■ **Exercise prompt**
Every line of the records that holds the word "προφίλ" should be copied out.
::: Dataset excerpts :::
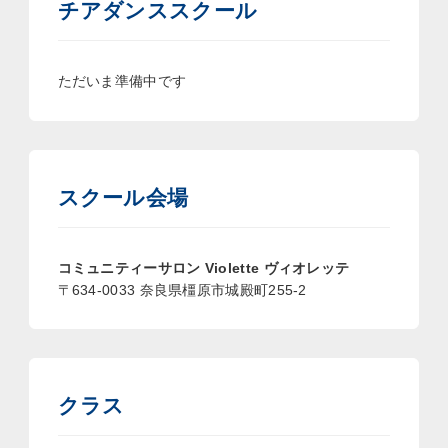
チアダンススクール
ただいま準備中です
スクール会場
コミュニティーサロン Violette ヴィオレッテ
〒634-0033 奈良県橿原市城殿町255-2
クラス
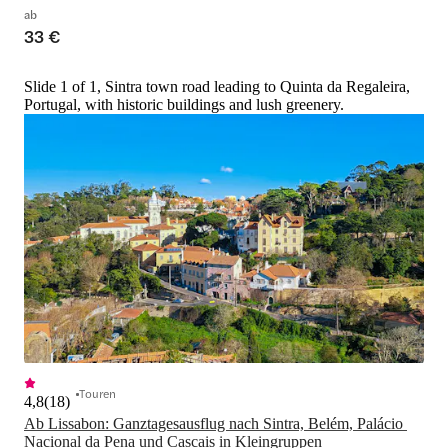
ab
33 €
Slide 1 of 1, Sintra town road leading to Quinta da Regaleira,
Portugal, with historic buildings and lush greenery.
Touren
4,8
(
18
)
Ab Lissabon: Ganztagesausflug nach Sintra, Belém, Palácio 
Nacional da Pena und Cascais in Kleingruppen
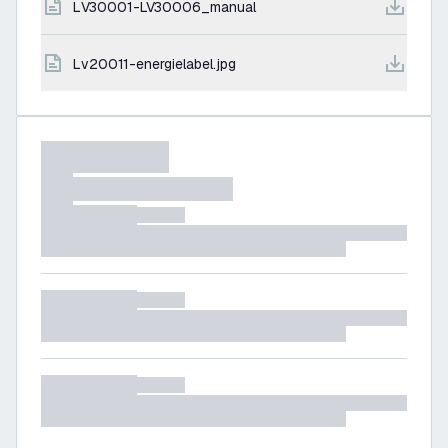
LV30001-LV30006_manual
lv20011-energielabel.jpg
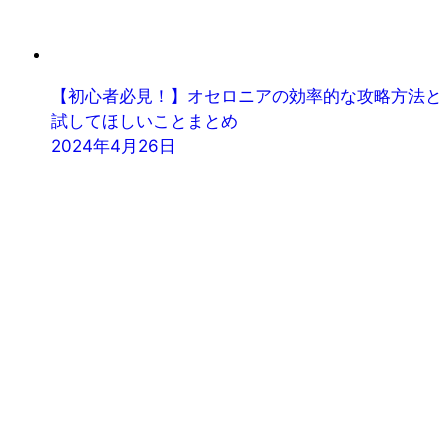
【初心者必見！】オセロニアの効率的な攻略方法と
試してほしいことまとめ
2024年4月26日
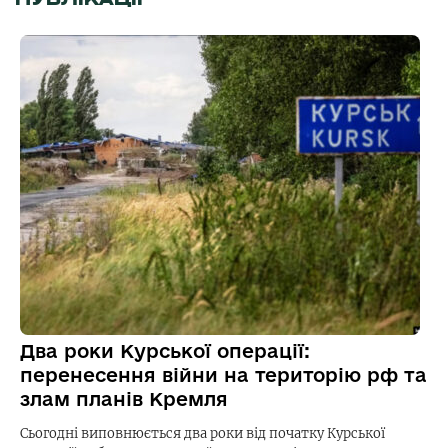
Два роки Курської операції:
перенесення війни на територію рф та
злам планів Кремля
Сьогодні виповнюється два роки від початку Курської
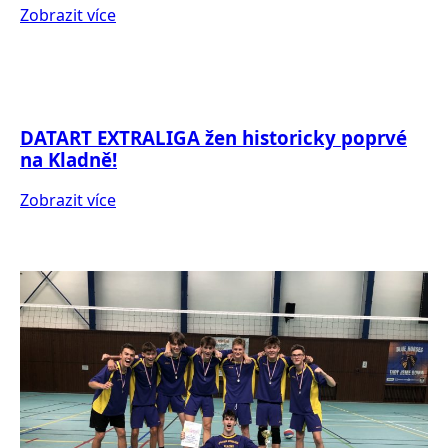
Zobrazit více
DATART EXTRALIGA žen historicky poprvé
na Kladně!
Zobrazit více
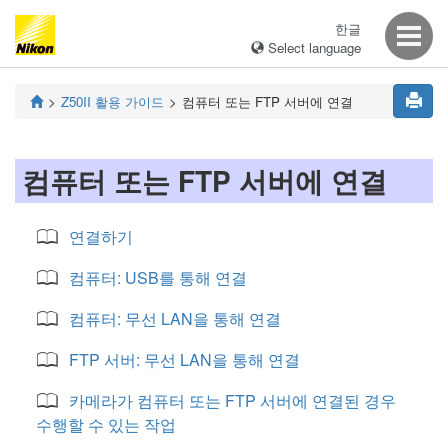
한글
Select language
Z50II
활용 가이드
컴퓨터 또는 FTP 서버에 연결
컴퓨터 또는 FTP 서버에 연결
연결하기
컴퓨터: USB를 통해 연결
컴퓨터: 무선 LAN을 통해 연결
FTP 서버: 무선 LAN을 통해 연결
카메라가 컴퓨터 또는 FTP 서버에 연결된 경우
수행할 수 있는 작업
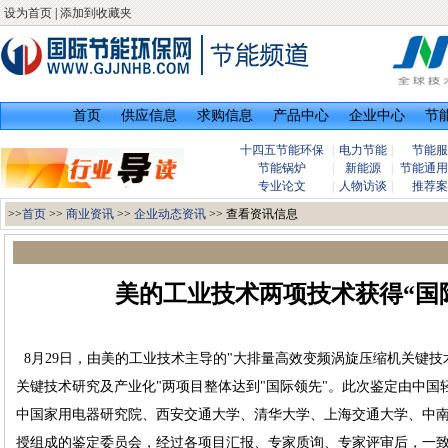
设为首页
|
添加到收藏夹
首页
供应信息
求购信息
产品中心
企业中心
节
十四五节能环保
|
电力节能
|
节能服
节能锅炉
|
新能源
|
节能通用
专业论文
|
人物访谈
|
推荐案
>>
首页
>>
商业资讯
>>
企业动态资讯
>> 查看资讯信息
美的工业技术两项技术获得“国
8月29日，由美的工业技术主导的"大排量高效变频涡旋压缩机关键技
关键技术研究及产业化"两项目整体达到"国际领先"。此次鉴定由中国
中国家用电器研究院、西安交通大学、清华大学、上海交通大学、中
授组成的鉴定委员会，经过各项目汇报、专家质询、专家评审后，一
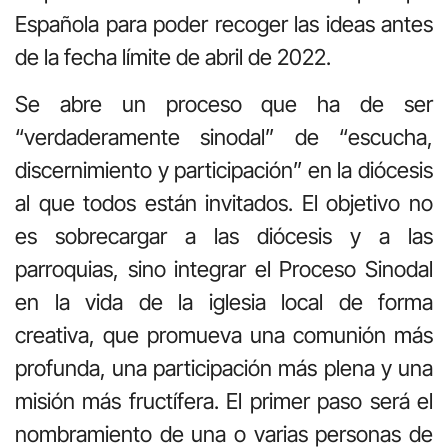
Española para poder recoger las ideas antes
de la fecha límite de abril de 2022.
Se abre un proceso que ha de ser
“verdaderamente sinodal” de “escucha,
discernimiento y participación” en la diócesis
al que todos están invitados. El objetivo no
es sobrecargar a las diócesis y a las
parroquias, sino integrar el Proceso Sinodal
en la vida de la iglesia local de forma
creativa, que promueva una comunión más
profunda, una participación más plena y una
misión más fructífera. El primer paso será el
nombramiento de una o varias personas de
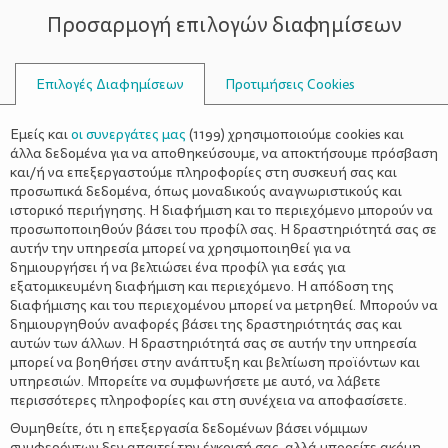
Προσαρμογή επιλογών διαφημίσεων
ΣΥΜΒΟΥΛΟΙ
Επιλογές Διαφημίσεων
Προτιμήσεις Cookies
ΠΕΡΙΓΡΆΦΟΥΝ ΑΝΤΙΚΕΊΜΕΝΑ
Εμείς και
οι συνεργάτες μας
(
1199
) χρησιμοποιούμε cookies και
άλλα δεδομένα για να αποθηκεύσουμε, να αποκτήσουμε πρόσβαση
και/ή να επεξεργαστούμε πληροφορίες στη συσκευή σας και
προσωπικά δεδομένα, όπως μοναδικούς αναγνωριστικούς και
ιστορικό περιήγησης. Η διαφήμιση και το περιεχόμενο μπορούν να
προσωποποιηθούν βάσει του προφίλ σας. Η δραστηριότητά σας σε
αυτήν την υπηρεσία μπορεί να χρησιμοποιηθεί για να
δημιουργήσει ή να βελτιώσει ένα προφίλ για εσάς για
εξατομικευμένη διαφήμιση και περιεχόμενο. Η απόδοση της
διαφήμισης και του περιεχομένου μπορεί να μετρηθεί. Μπορούν να
δημιουργηθούν αναφορές βάσει της δραστηριότητάς σας και
αυτών των άλλων. Η δραστηριότητά σας σε αυτήν την υπηρεσία
μπορεί να βοηθήσει στην ανάπτυξη και βελτίωση προϊόντων και
υπηρεσιών. Μπορείτε να συμφωνήσετε με αυτό, να λάβετε
περισσότερες πληροφορίες και στη συνέχεια να αποφασίσετε.
Θυμηθείτε, ότι η επεξεργασία δεδομένων βάσει νόμιμων
συμφερόντων δεν απαιτεί την έγκρισή σας, αλλά μπορείτε ακόμη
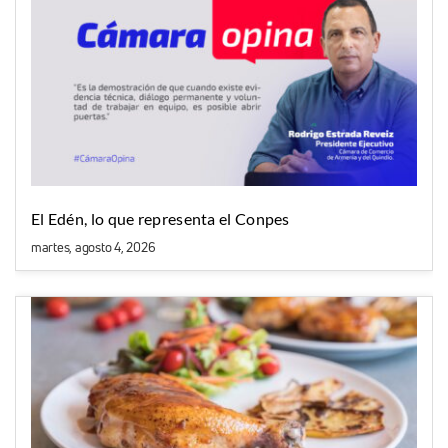
El Edén, lo que representa el Conpes
martes, agosto 4, 2026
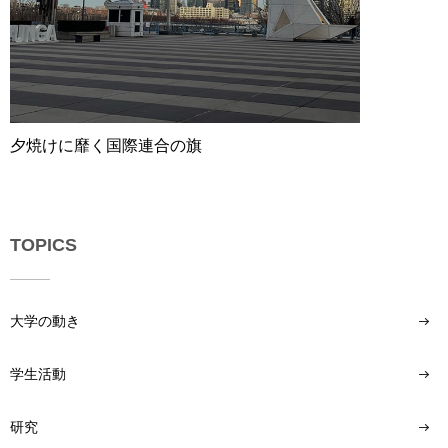
夕焼けに靡く国際連合の旗
TOPICS
大学の動き
学生活動
研究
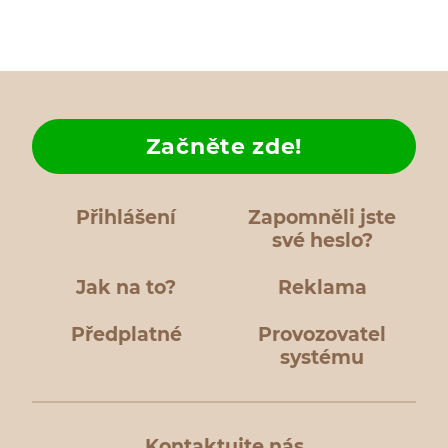
Začněte zde!
Přihlášení
Zapomněli jste
své heslo?
Jak na to?
Reklama
Předplatné
Provozovatel
systému
Kontaktujte nás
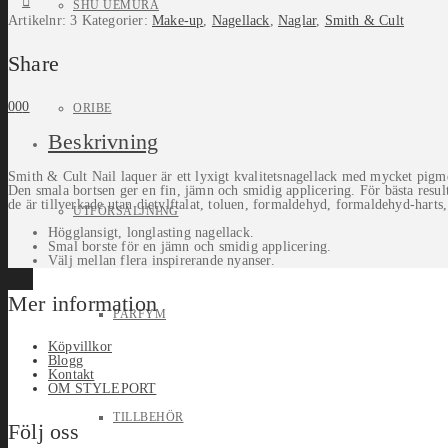
SHU UEMURA
Artikelnr:
3
Kategorier:
Make-up
,
Nagellack
,
Naglar
,
Smith & Cult
Share
0
0
0
ORIBE
Beskrivning
Smith & Cult Nail laquer är ett lyxigt kvalitetsnagellack med mycket pigm
Den smala bortsen ger en fin, jämn och smidig applicering. För bästa result
de är tillverkade utan dietylftalat, toluen, formaldehyd, formaldehyd-harts, 
UTFÖRSÄLJNING
Högglansigt, longlasting nagellack.
Smal borste för en jämn och smidig applicering.
Välj mellan flera inspirerande nyanser.
Mer information
PARFYM
Köpvillkor
Blogg
Kontakt
OM STYLEPORT
TILLBEHÖR
Följ oss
:::
■ **Your solution**
προσωποποιηθούν βάσει του προφίλ σας. Η δραστηριότητά σας σε
δημιουργήσει ή να βελτιώσει ένα προφίλ για εσάς για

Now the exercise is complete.